How do you fit the whole world between the covers of a picture book? How do you describe our whole world to an alien? Narrator Quinn gives it a good shot in Sophie Blackall's stunning If You Come to Earth.
How do you fit the whole world between the covers of a picture book? How do you describe our whole world to an alien?
Well, narrator Quinn gives it a good shot in If You Come to Earth. (Sophie Blackall avoids gendering Quinn for this book.) Quinn writes, “Dear Visitor from Outer Space, if you come to Earth, here’s what you need to know,” and Quinn’s efforts to describe Earth to a potential alien visitor result in an 80-page picture book, a book as big as life itself. It’s “the Earth book,” as my three-and-a-half-year-old friend Beau refers to it. Quinn writes of the planets and the seas and the lands of Earth, and the great diversity of people. Quinn writes of faces full of expression, of people gathered at tables to celebrate food and togetherness (sorely lacking in these days of COVID), of classrooms (modeled upon Blackall’s visit to Ms. Greta’s second-grade class at the Brooklyn New School), and of adults doing “lots of things.” There’s an image of Ruth Bader Ginsburg! And Carla Hayden!
The jacket art is a good place to begin a closer look at this gorgeous book, the illustrations rendered in India ink and watercolor. There’s Quinn pondering what to write on a scroll-like banner of a missive to alien forms, a banner also featured on the front endpapers and continued on the back endpapers, where it’s attached to a flying saucer! Take off the dust jacket, and surprise — it's what aliens might look like. (During school visits, Blackall asks students to imagine what an alien might look like, and she draws a creature as children come up with ideas for eyes and other features.) This certainly satisfies the Caldecott criterion of “excellence of presentation in recognition of a child audience.”
A series of double-page spreads in the middle of the book is stunning. “The sea looks empty,” Quinn writes, and the illustration depicts a calm sea, with a ship and an island on the horizon. Turn the page, and WOW — a riot of sea creatures demonstrating that the sea is actually full: a whale shark, a flounder, shrimp. There is so much for young readers to examine and to return to on subsequent readings. Same for the next double-page spread: land animals walking, galloping, hopping, and a bat boasting, “I can fly!” Then, the most amazing spread — a bird, perhaps a dove, whose form is composed of smaller birds. I think of it as a jigsaw puzzle of a bird. Amazing. Every page of this book supports the Caldecott criteria: excellent artistic technique, “excellence of pictorial interpretation of story, theme, or concept,” and so forth.

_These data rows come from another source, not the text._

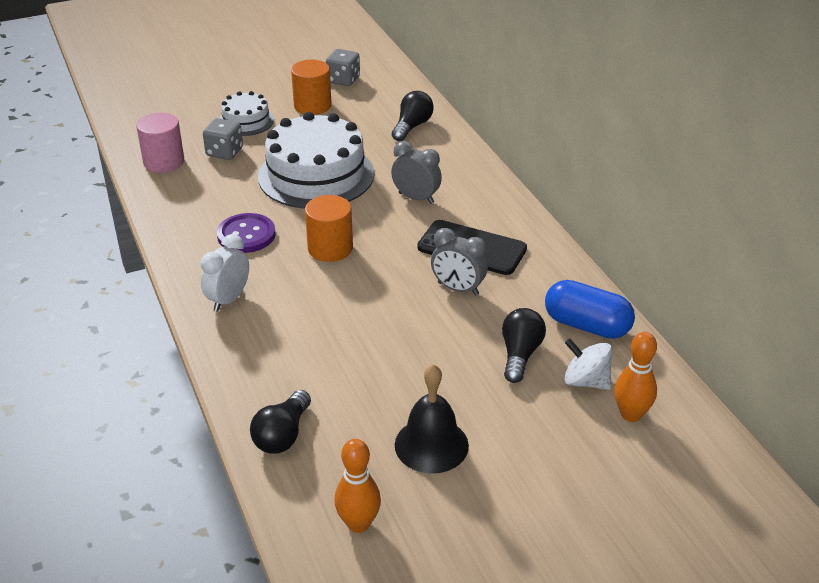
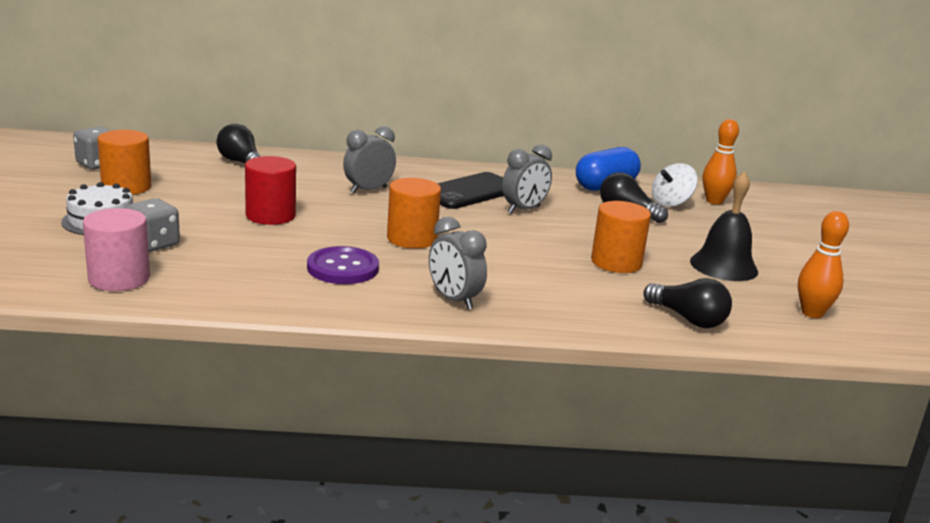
camera: 70 degrees left, 15 degrees down
(228, 299) = (454, 300): white clock -> grey clock
(316, 175) = (270, 215): white cake -> red cylinder
(377, 370) = (616, 262): none -> orange cylinder

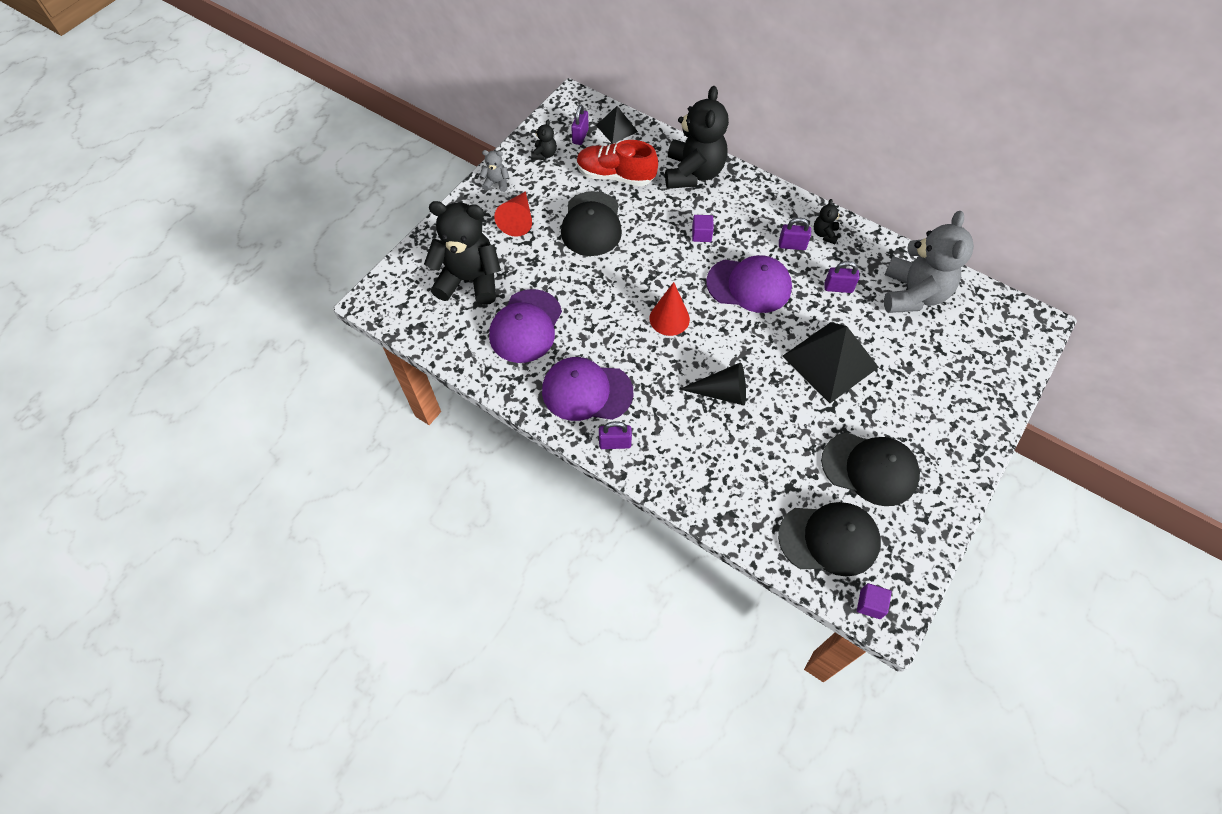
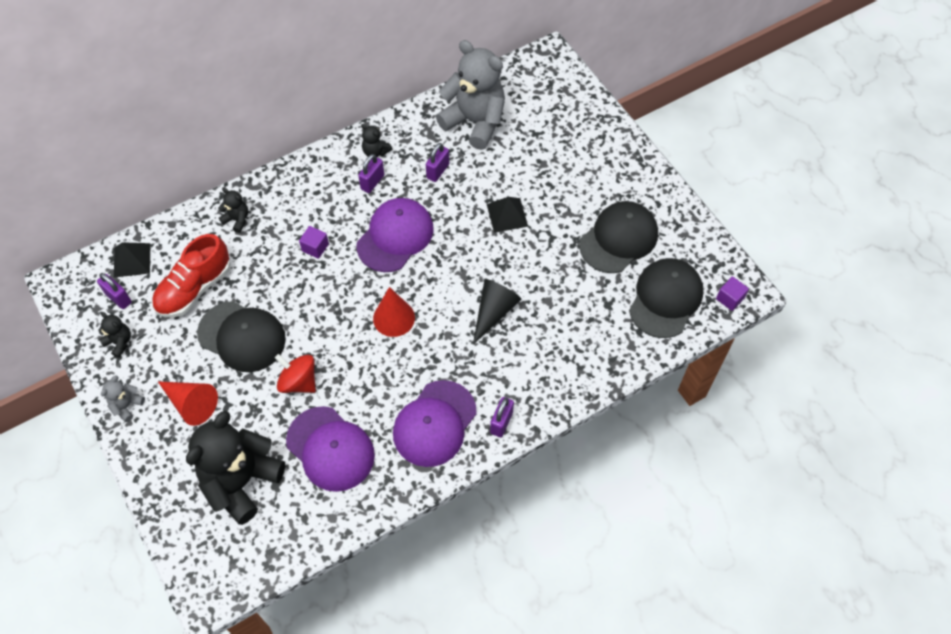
camera: 65 degrees left, 0 degrees up
(573, 278) = (298, 382): none -> red spinning top
(693, 173) = (237, 220): black teddy bear -> black teddy bear, size x0.43
(830, 361) = (507, 215): black pyramid -> black pyramid, size x0.54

One part of the appeal of this book is the smaller visual elements. For example, what fun young readers will have when they realize that Quinn appears in many of the pages. “Where’s Quinn?” will become a game. Readers will also become accustomed to looking more closely; all is not always as it seems, as with that flying bat, or in the illustration about homes. “We live in all kinds of homes,” Quinn writes. But look closely: at the bottom of the page you’ll see people who have lost their homes “In a fire. In a flood. In a war.”
This is a book about all of us, but it’s also about each of us. While not overlooking homelessness or war or personal challenges, it makes us feel good no matter who we are. I’m an old bald white guy with a gray beard: Hey, I’m in there, too! There are eight billion people on Earth, and this book will make each reader feel glad to be part of it all.
The penultimate double-page spread is another stunner. I think what makes Blackall’s illustrations so appealing — here and in all her books — is the rich softness of her palette, a warmth exuded. Here, a golden-yellow glittery comet streaks above the world we share, and a philosophical message to Earthlings: “There are lots of things we don’t know. We don’t know where we were before we were born or where we go when we die. But right this minute, we are here together on this beautiful planet.” When Sophie Blackall visited my school a while back, it was this image that made me so eager to see the finished book. And now it’s here. Will a third Caldecott Medal keep Quinn company on the book’s jacket?
[Read the Horn Book Magazine review of If You Come to Earth here]
This is a book readers will return to over and over again. I know my friend reports how often she sees Beau poring over the illustrations, seeing something new every time. I’m curious: for those of you reading this post, what things have you or your children enjoyed finding in the illustrations that I haven’t mentioned?